With Lady Gaga earning rapturous reviews for her film debut in A Star Is Born, I got to thinking of the great ladies who came before her—those larger-than-life, wildly talented women who dared to be unsatisfied with dominating just one medium. Only time will tell where Gaga falls in this pantheon of multi-hyphenates, but until her Oscar speech, I’ve compiled a ranking of the greatest cinematic debuts by female singers. Divas, if you will. Based not only on the quality of the performance, but the diva’s resulting film career and crossover success, these 15 performances are as diverse as the women who created them—they, for the most part, have the range.

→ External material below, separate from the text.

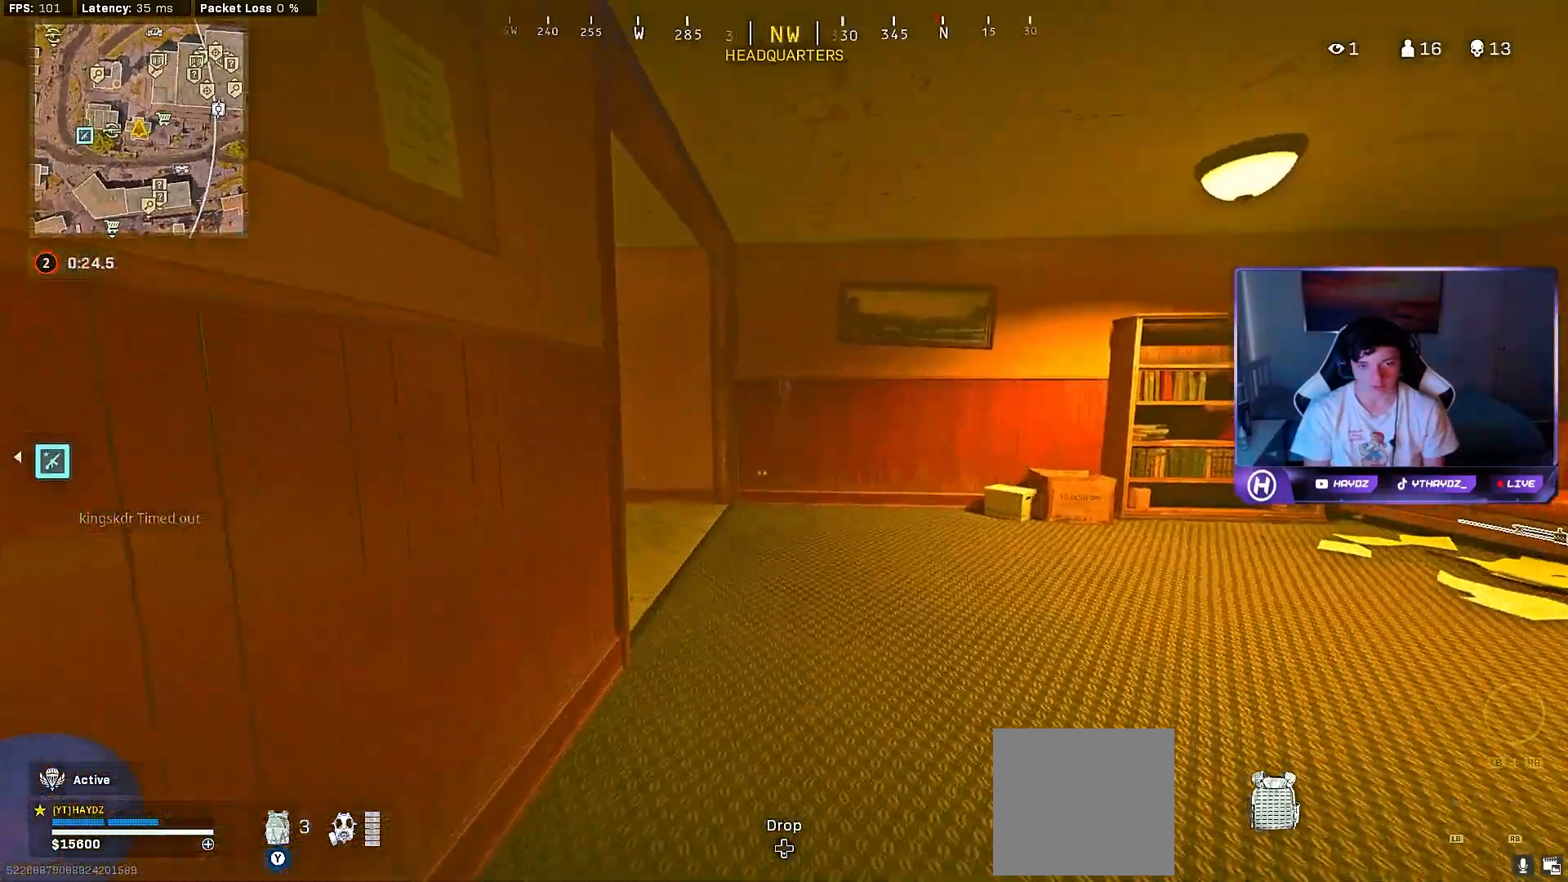
{"buttons": [], "left_stick": "up", "right_stick": "center", "events": [[33, "L3", "down"], [117, "L3", "up"], [150, "right_stick", "left"], [417, "right_stick", "center"]]}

  1. Britney Spears, Crossroads

    Not quite a girl, and not quite yet a woman, Brit made her only proper feature film in this critically-derided road trip flick written by future mega TV producer Shonda Rhimes. For her efforts, Spears won the Golden Raspberry for Worst Actress and, rather obnoxiously, Worst Song for “I’m Not a Girl, Not Yet a Woman”—arguably the best thing to come out of this movie.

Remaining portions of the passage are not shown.